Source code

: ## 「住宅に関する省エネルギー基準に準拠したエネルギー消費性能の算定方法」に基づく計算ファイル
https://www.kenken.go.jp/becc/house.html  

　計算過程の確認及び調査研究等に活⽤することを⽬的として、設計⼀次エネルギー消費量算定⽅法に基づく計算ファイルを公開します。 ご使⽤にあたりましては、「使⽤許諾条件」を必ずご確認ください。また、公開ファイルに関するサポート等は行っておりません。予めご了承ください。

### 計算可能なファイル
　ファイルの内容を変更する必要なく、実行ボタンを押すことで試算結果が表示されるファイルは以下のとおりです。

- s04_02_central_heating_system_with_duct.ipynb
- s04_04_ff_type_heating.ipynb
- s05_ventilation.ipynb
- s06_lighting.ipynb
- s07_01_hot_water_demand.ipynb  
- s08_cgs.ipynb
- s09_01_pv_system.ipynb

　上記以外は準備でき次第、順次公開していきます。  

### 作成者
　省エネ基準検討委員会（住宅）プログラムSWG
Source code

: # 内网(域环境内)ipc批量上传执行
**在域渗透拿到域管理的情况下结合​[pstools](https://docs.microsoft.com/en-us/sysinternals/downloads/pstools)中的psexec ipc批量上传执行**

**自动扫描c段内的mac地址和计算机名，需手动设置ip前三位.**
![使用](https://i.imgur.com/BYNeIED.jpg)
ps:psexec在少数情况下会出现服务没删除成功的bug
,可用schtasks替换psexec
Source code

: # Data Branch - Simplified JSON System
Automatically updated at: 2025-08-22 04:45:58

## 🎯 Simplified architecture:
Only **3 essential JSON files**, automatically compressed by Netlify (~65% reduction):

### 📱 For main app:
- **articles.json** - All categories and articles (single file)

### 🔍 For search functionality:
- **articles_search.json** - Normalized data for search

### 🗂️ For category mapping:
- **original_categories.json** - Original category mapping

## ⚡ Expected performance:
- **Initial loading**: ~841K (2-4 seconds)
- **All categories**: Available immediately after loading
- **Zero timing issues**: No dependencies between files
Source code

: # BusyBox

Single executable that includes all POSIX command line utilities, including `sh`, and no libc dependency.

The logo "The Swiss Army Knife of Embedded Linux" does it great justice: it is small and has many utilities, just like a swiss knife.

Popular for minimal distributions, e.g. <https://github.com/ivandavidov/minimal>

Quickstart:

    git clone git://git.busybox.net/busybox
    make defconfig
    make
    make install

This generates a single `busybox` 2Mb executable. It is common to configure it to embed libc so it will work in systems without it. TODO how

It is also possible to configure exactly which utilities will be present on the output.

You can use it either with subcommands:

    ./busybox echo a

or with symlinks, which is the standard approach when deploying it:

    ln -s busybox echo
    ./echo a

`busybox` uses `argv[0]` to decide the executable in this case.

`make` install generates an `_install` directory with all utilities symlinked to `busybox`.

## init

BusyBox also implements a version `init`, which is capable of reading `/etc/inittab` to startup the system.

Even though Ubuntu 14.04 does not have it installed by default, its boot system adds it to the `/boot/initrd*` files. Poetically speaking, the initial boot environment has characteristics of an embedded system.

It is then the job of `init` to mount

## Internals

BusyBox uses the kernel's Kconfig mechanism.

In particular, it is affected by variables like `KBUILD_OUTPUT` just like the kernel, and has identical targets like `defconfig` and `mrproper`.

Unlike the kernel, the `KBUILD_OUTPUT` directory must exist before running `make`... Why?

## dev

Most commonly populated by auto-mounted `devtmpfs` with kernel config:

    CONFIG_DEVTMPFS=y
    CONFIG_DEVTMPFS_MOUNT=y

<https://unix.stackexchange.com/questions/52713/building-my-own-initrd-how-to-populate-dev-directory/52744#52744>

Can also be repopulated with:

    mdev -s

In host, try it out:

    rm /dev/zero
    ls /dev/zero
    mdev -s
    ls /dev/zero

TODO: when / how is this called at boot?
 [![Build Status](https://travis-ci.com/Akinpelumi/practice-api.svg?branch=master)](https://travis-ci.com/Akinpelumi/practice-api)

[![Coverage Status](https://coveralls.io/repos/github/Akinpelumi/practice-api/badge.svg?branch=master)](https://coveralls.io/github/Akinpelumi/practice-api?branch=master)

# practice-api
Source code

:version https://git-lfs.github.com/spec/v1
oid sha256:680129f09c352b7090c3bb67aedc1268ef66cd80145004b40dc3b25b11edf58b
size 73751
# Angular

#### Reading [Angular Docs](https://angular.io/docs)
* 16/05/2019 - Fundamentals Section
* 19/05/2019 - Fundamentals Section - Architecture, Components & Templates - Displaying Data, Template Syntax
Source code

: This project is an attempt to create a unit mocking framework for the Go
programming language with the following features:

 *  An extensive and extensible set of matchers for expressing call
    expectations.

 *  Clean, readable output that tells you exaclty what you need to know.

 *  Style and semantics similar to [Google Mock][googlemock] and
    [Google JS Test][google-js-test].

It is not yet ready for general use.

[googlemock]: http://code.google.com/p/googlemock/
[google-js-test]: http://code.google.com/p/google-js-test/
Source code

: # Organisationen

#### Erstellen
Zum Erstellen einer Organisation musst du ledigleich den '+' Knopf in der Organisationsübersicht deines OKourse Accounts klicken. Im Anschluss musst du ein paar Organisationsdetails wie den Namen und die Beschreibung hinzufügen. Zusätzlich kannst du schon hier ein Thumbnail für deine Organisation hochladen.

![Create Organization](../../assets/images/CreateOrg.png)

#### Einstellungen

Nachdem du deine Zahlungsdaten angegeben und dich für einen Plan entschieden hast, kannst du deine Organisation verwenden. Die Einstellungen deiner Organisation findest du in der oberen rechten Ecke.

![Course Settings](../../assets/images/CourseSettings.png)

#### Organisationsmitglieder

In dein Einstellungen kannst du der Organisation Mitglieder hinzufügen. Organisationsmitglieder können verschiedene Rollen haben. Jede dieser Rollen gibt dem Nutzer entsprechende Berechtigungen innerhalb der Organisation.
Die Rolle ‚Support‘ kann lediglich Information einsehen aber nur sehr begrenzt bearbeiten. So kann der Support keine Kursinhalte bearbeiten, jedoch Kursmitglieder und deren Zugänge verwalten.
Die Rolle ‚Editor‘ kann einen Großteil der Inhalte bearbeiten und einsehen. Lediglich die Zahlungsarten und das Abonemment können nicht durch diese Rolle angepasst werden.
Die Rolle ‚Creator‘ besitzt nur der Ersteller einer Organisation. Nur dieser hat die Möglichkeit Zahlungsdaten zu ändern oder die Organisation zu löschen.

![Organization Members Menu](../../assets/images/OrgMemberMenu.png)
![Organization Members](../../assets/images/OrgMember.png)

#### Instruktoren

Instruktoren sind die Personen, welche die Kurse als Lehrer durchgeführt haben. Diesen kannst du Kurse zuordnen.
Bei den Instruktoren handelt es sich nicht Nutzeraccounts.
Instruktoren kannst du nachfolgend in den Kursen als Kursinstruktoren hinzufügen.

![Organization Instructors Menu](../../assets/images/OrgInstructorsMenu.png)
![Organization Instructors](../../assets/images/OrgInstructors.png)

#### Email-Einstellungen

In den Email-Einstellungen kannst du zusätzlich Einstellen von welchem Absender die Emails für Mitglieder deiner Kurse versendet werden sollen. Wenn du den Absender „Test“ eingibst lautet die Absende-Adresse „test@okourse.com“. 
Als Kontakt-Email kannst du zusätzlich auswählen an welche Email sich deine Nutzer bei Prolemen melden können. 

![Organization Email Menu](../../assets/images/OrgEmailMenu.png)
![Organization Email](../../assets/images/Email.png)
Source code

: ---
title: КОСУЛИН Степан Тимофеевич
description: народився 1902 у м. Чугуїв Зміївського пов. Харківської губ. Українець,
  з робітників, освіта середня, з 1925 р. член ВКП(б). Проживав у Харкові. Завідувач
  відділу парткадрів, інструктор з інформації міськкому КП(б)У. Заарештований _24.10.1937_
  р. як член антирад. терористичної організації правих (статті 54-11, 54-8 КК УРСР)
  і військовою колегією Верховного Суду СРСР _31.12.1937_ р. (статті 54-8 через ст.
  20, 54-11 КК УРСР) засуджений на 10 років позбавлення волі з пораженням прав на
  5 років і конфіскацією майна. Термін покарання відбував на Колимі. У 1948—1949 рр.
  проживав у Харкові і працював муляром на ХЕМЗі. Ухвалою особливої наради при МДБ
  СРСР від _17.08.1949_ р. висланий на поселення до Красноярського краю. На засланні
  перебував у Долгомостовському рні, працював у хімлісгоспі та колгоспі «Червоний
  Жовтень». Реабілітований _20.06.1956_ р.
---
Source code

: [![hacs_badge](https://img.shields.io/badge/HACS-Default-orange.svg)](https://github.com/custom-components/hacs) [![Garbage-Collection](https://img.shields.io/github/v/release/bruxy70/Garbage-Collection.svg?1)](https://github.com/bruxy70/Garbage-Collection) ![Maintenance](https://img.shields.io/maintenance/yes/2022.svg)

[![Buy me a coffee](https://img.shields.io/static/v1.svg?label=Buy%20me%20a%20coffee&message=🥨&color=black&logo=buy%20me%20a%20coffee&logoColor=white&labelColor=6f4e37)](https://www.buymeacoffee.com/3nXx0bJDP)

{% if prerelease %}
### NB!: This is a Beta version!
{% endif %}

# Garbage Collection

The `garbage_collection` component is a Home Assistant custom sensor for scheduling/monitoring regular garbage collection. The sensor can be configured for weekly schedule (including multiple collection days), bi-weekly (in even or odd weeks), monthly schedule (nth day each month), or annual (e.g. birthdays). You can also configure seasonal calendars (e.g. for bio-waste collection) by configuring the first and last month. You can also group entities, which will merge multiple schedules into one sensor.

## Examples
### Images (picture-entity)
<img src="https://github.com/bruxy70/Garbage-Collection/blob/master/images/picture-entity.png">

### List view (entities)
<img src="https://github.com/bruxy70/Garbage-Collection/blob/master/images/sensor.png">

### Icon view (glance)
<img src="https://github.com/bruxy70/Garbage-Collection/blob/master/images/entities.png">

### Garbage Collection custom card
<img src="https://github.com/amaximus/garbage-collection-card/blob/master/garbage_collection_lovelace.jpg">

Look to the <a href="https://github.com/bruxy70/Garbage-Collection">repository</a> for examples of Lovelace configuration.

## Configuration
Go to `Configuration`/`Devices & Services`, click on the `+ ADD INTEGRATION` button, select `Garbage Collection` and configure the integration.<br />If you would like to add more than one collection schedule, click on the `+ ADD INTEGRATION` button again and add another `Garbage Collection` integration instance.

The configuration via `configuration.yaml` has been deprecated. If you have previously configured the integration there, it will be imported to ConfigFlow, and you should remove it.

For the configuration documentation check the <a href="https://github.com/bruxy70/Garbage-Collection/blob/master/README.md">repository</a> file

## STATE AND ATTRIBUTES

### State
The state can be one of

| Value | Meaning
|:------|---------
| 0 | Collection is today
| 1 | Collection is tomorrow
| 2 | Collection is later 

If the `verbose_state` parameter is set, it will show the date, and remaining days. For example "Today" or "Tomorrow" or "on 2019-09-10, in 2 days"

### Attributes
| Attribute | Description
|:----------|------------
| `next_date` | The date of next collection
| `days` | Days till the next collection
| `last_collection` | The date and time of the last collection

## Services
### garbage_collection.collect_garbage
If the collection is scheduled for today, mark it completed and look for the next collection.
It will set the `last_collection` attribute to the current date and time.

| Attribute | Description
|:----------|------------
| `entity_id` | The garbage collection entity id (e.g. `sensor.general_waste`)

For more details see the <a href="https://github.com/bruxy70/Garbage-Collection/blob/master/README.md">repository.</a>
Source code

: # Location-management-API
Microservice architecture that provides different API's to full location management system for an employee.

* * * * * * *

◆ **WORK REQUIRED**: Among the entries above, the lines between the ones containing "It is also possible" and "BusyBox uses the kernel's Kconfig mechanism.", inclusive, are to be transcribed exactly. No other line is to be given.

◆ **RESPONSE AREA**:
It is also possible to configure exactly which utilities will be present on the output.

You can use it either with subcommands:

    ./busybox echo a

or with symlinks, which is the standard approach when deploying it:

    ln -s busybox echo
    ./echo a

`busybox` uses `argv[0]` to decide the executable in this case.

`make` install generates an `_install` directory with all utilities symlinked to `busybox`.

## init

BusyBox also implements a version `init`, which is capable of reading `/etc/inittab` to startup the system.

Even though Ubuntu 14.04 does not have it installed by default, its boot system adds it to the `/boot/initrd*` files. Poetically speaking, the initial boot environment has characteristics of an embedded system.

It is then the job of `init` to mount

## Internals

BusyBox uses the kernel's Kconfig mechanism.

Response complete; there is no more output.